Pull each line with the string "Porezne" from the entries.

THE DATA:
• • • • • • •
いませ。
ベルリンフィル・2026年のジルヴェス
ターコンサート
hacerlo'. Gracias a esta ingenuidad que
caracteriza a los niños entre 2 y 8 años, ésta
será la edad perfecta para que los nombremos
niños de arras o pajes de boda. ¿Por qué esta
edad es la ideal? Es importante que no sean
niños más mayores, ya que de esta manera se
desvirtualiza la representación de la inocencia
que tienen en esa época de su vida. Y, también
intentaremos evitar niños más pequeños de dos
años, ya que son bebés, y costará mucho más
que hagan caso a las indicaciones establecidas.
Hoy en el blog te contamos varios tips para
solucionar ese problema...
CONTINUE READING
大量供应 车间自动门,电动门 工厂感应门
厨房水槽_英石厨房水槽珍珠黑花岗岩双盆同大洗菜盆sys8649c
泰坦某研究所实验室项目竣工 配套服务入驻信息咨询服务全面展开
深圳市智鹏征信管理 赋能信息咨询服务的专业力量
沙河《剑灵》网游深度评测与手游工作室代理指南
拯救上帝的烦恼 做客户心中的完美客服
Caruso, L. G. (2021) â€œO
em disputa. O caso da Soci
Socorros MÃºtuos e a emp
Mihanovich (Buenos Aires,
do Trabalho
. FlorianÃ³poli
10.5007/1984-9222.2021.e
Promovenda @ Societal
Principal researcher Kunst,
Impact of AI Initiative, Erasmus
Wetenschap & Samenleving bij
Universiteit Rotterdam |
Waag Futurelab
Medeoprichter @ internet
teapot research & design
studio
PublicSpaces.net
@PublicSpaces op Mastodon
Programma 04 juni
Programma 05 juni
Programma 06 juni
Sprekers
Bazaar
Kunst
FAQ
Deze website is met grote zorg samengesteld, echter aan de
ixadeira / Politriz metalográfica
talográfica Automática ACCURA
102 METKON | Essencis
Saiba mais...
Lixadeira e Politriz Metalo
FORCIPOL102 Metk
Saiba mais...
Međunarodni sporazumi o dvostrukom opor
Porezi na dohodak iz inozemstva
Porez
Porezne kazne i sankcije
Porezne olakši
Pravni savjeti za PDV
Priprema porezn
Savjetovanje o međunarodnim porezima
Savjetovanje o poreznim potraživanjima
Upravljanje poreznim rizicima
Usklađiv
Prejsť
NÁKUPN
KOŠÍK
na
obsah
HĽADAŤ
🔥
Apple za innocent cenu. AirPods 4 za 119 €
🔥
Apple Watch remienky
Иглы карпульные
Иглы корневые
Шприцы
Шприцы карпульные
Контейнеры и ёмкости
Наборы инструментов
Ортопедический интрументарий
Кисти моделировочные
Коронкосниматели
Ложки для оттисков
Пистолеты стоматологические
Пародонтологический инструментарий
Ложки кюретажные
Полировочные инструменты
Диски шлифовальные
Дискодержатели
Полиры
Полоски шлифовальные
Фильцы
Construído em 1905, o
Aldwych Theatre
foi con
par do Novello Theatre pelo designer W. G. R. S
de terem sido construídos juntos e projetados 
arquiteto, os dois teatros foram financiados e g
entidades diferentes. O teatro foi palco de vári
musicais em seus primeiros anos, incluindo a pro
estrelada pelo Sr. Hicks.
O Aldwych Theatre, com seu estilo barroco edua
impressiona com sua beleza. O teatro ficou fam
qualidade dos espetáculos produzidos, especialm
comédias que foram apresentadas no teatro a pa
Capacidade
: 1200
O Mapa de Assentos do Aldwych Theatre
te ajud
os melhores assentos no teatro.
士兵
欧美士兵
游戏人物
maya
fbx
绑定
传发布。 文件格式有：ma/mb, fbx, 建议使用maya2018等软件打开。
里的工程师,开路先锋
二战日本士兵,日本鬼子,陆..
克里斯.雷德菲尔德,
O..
• • • • • • •
SOLUTION:
Porezne kazne i sankcije
Porezne olakši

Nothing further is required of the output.